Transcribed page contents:
************

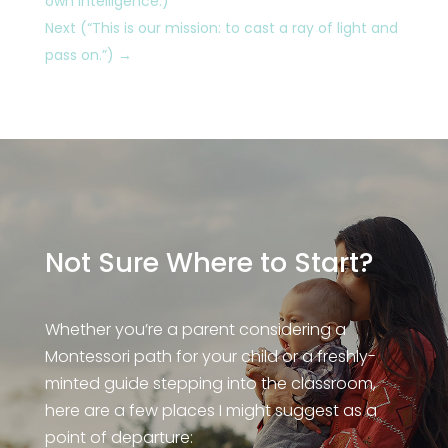
own intelligence.)
Next (“This is our mission: to cast a ray of light and
pass on.”)
→
Not Sure Where to Start?
Whether you’re a parent considering a
Montessori path for your child or a freshly-
minted guide stepping into the classroom,
here are a few places I might suggest as a
point of departure:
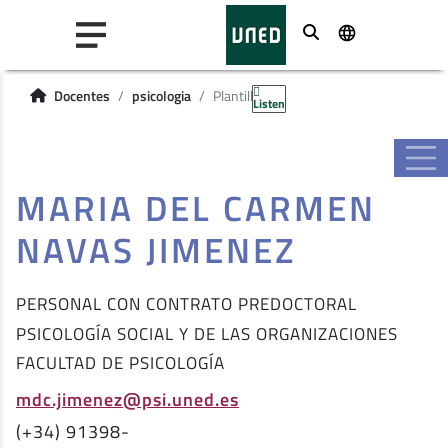
Buscar
Docentes
psicologia
Plantilla
Listen
MARIA DEL CARMEN
NAVAS JIMENEZ
PERSONAL CON CONTRATO PREDOCTORAL
PSICOLOGÍA SOCIAL Y DE LAS ORGANIZACIONES
FACULTAD DE PSICOLOGÍA
mdc.jimenez@psi.uned.es
(+34) 91398-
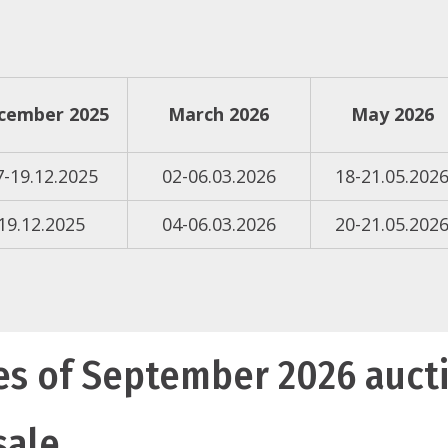
cember 2025
March 2026
May 2026
7-19.12.2025
02-06.03.2026
18-21.05.202
19.12.2025
04-06.03.2026
20-21.05.202
es of September 2026 auct
sale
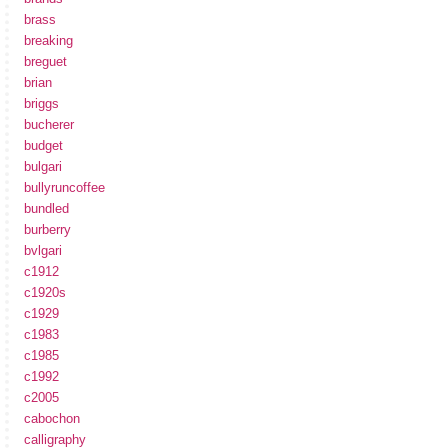
brass
breaking
breguet
brian
briggs
bucherer
budget
bulgari
bullyruncoffee
bundled
burberry
bvlgari
c1912
c1920s
c1929
c1983
c1985
c1992
c2005
cabochon
calligraphy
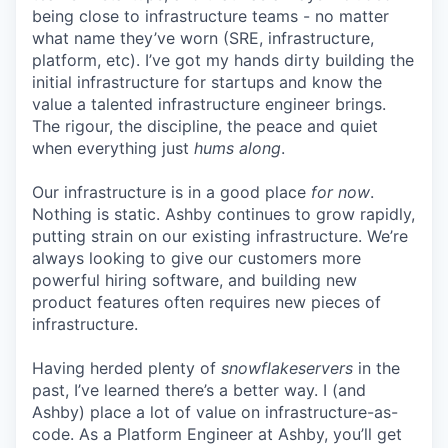
being close to infrastructure teams - no matter
what name they’ve worn (SRE, infrastructure,
platform, etc). I’ve got my hands dirty building the
initial infrastructure for startups and know the
value a talented infrastructure engineer brings.
The rigour, the discipline, the peace and quiet
when everything just
hums along
.
Our infrastructure is in a good place
for now
.
Nothing is static. Ashby continues to grow rapidly,
putting strain on our existing infrastructure. We’re
always looking to give our customers more
powerful hiring software, and building new
product features often requires new pieces of
infrastructure.
Having herded plenty of
snowflakeservers
in the
past, I’ve learned there’s a better way. I (and
Ashby) place a lot of value on infrastructure-as-
code. As a Platform Engineer at Ashby, you’ll get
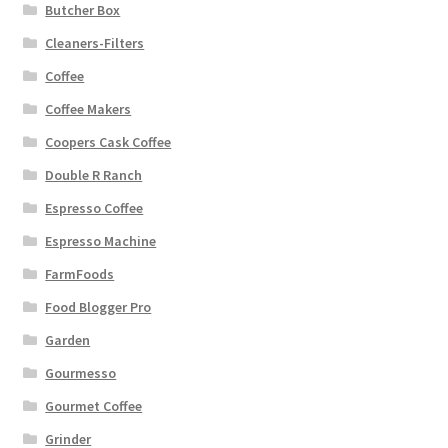
Butcher Box
Cleaners-Filters
Coffee
Coffee Makers
Coopers Cask Coffee
Double R Ranch
Espresso Coffee
Espresso Machine
FarmFoods
Food Blogger Pro
Garden
Gourmesso
Gourmet Coffee
Grinder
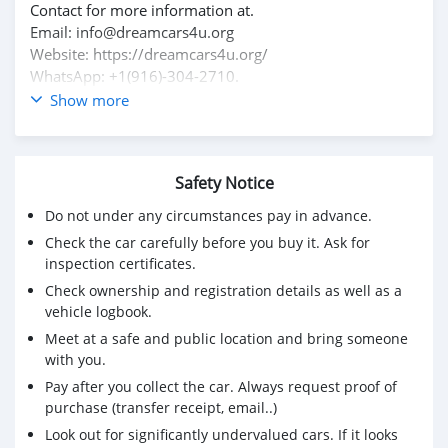
Contact for more information at.
Email: info@dreamcars4u.org
Website: https://dreamcars4u.org/
WhatsApp: +1(916)-304-2710.
Show more
Safety Notice
Do not under any circumstances pay in advance.
Check the car carefully before you buy it. Ask for
inspection certificates.
Check ownership and registration details as well as a
vehicle logbook.
Meet at a safe and public location and bring someone
with you.
Pay after you collect the car. Always request proof of
purchase (transfer receipt, email..)
Look out for significantly undervalued cars. If it looks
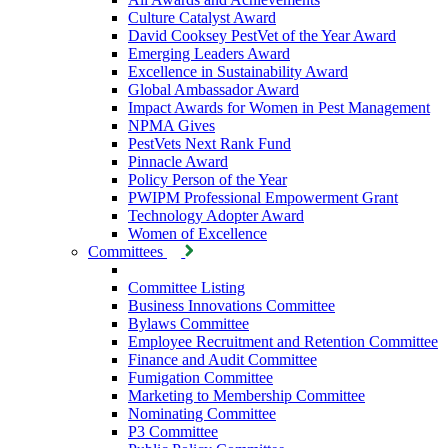
Culture Catalyst Award
David Cooksey PestVet of the Year Award
Emerging Leaders Award
Excellence in Sustainability Award
Global Ambassador Award
Impact Awards for Women in Pest Management
NPMA Gives
PestVets Next Rank Fund
Pinnacle Award
Policy Person of the Year
PWIPM Professional Empowerment Grant
Technology Adopter Award
Women of Excellence
Committees
Committee Listing
Business Innovations Committee
Bylaws Committee
Employee Recruitment and Retention Committee
Finance and Audit Committee
Fumigation Committee
Marketing to Membership Committee
Nominating Committee
P3 Committee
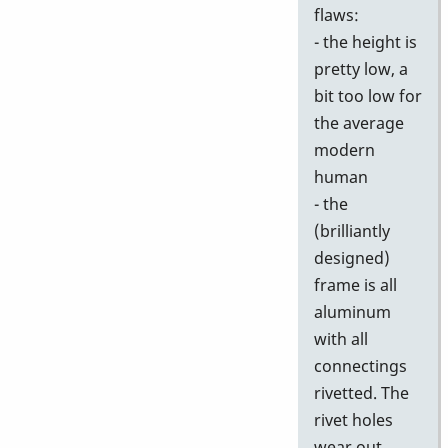
flaws:
- the height is
pretty low, a
bit too low for
the average
modern
human
- the
(brilliantly
designed)
frame is all
aluminum
with all
connectings
rivetted. The
rivet holes
wear out,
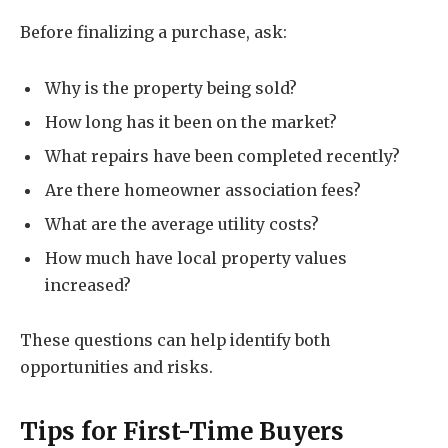
Before finalizing a purchase, ask:
Why is the property being sold?
How long has it been on the market?
What repairs have been completed recently?
Are there homeowner association fees?
What are the average utility costs?
How much have local property values
increased?
These questions can help identify both
opportunities and risks.
Tips for First-Time Buyers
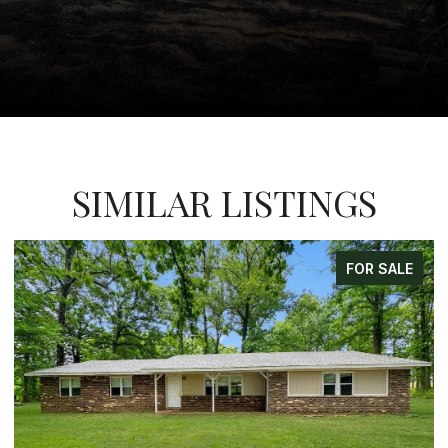
SIMILAR LISTINGS
FOR SALE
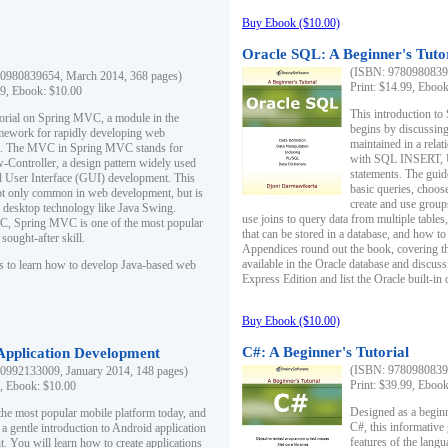
Buy Ebook ($10.00)
Oracle SQL: A Beginner's Tuto
(ISBN: 97809808396
0980839654, March 2014, 368 pages)
Print: $14.99, Eboo
99, Ebook: $10.00
This introduction to
utorial on Spring MVC, a module in the
begins by discussing
mework for rapidly developing web
maintained in a relat
ns. The MVC in Spring MVC stands for
with SQL INSERT,
Controller, a design pattern widely used
statements. The guid
l User Interface (GUI) development. This
basic queries, choos
not only common in web development, but is
create and use group
n desktop technology like Java Swing.
use joins to query data from multiple table
, Spring MVC is one of the most popular
that can be stored in a database, and how to 
ought-after skill.
Appendices round out the book, covering th
available in the Oracle database and discus
s to learn how to develop Java-based web
Express Edition and list the Oracle built-in 
Buy Ebook ($10.00)
C#: A Beginner's Tutorial
 Application Development
(ISBN: 97809808396
0992133009, January 2014, 148 pages)
Print: $39.99, Eboo
9, Ebook: $10.00
Designed as a beginne
the most popular mobile platform today, and
C#, this informative
 a gentle introduction to Android application
features of the lang
. You will learn how to create applications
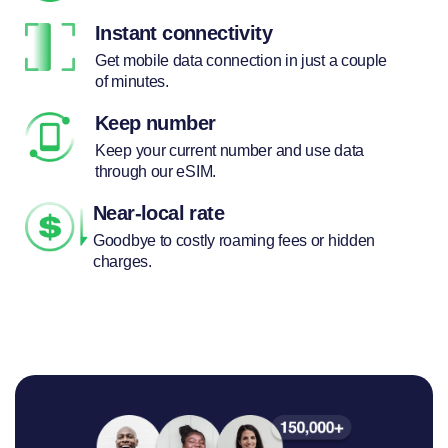
Instant connectivity
Get mobile data connection in just a couple
of minutes.
Keep number
Keep your current number and use data
through our eSIM.
Near-local rate
Goodbye to costly roaming fees or hidden
charges.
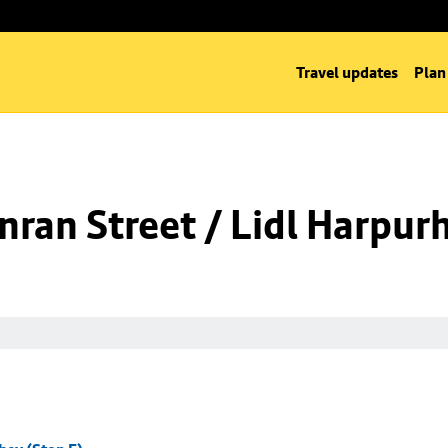
Travel updates
Plan
ran Street / Lidl Harpurh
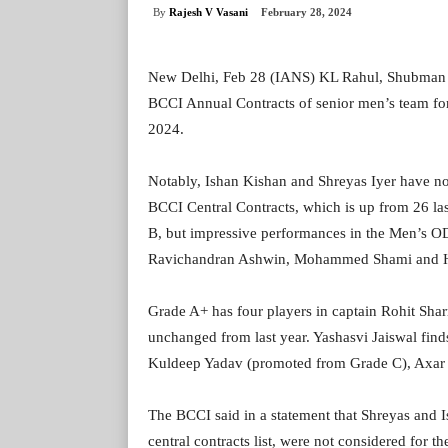
By
Rajesh V Vasani
February 28, 2024
New Delhi, Feb 28 (IANS) KL Rahul, Shubman 
BCCI Annual Contracts of senior men’s team fo
2024.
Notably, Ishan Kishan and Shreyas Iyer have no
BCCI Central Contracts, which is up from 26 last
B, but impressive performances in the Men’s OD
Ravichandran Ashwin, Mohammed Shami and Hard
Grade A+ has four players in captain Rohit Sha
unchanged from last year. Yashasvi Jaiswal fin
Kuldeep Yadav (promoted from Grade C), Axar 
The BCCI said in a statement that Shreyas and I
central contracts list, were not considered for t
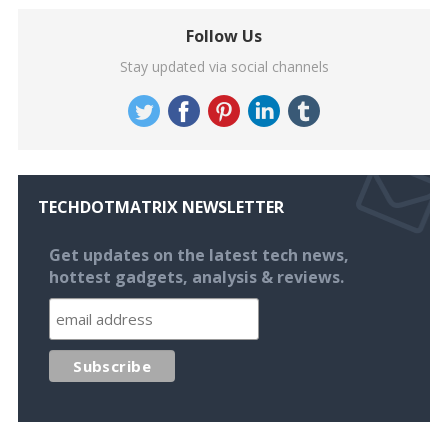
Follow Us
Stay updated via social channels
TECHDOTMATRIX NEWSLETTER
Get updates on the latest tech news,
hottest gadgets, analysis & reviews.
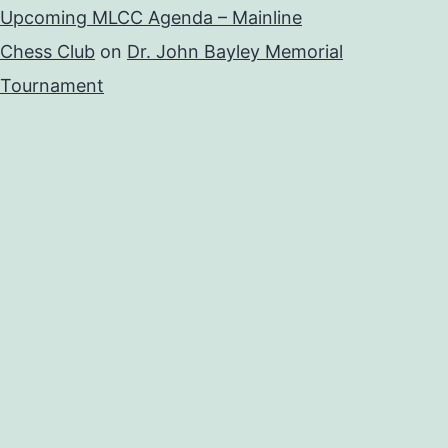
Upcoming MLCC Agenda – Mainline
Chess Club
on
Dr. John Bayley Memorial
Tournament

************

## WHAT IS NEEDED
Copy the material from its first line up to and including the line with "calligraphy", reproducing each line verbatim. Leave the pictures out of your answer.

## WRITTEN SOLUTION
own intelligence.)
Next (“This is our mission: to cast a ray of light and
pass on.”)
→
Not Sure Where to Start?
Whether you’re a parent considering a
Montessori path for your child or a freshly-
minted guide stepping into the classroom,
here are a few places I might suggest as a
point of departure:
Buscar
Docentes
psicologia
Plantilla
Listen
MARIA DEL CARMEN
NAVAS JIMENEZ
PERSONAL CON CONTRATO PREDOCTORAL
PSICOLOGÍA SOCIAL Y DE LAS ORGANIZACIONES
FACULTAD DE PSICOLOGÍA
mdc.jimenez@psi.uned.es
(+34) 91398-
cember 2025
March 2026
May 2026
7-19.12.2025
02-06.03.2026
18-21.05.202
19.12.2025
04-06.03.2026
20-21.05.202
es of September 2026 auct
sale
brass
breaking
breguet
brian
briggs
bucherer
budget
bulgari
bullyruncoffee
bundled
burberry
bvlgari
c1912
c1920s
c1929
c1983
c1985
c1992
c2005
cabochon
calligraphy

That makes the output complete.